Node C → tells Node E → same info + everything C knows
Node E → tells Node B → merged picture from across the cluster

It spreads exactly like gossip in an office — no single person tells everyone, but within a few seconds everyone knows everything. After a few rounds, every node has a complete, consistent picture of the entire ring with no central server involved.

This is what makes the coordinator pattern work. When a client connects to any node, that node already has the full ring map locally.

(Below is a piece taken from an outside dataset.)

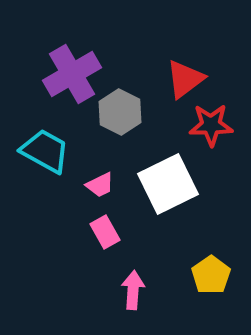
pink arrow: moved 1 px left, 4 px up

It computes the owner with a hash, and routes directly — no lookup, no master to ask.

Cassandra:
Client → Any Node → "I already know the ring, key X is on Node C" → Node C
                     (pure local computation via gossip-maintained ring map)

Gossip protocol

A decentralised communication pattern where each node periodically shares its known cluster state with a few random neighbours. Information propagates exponentially — within seconds, every node converges on the same view of the cluster.

Gossip is also how failures are detected

If a node stops responding to gossip messages, its neighbours mark it as suspect, then down. The cluster reroutes traffic away from it automatically — no human intervention, no central monitor required.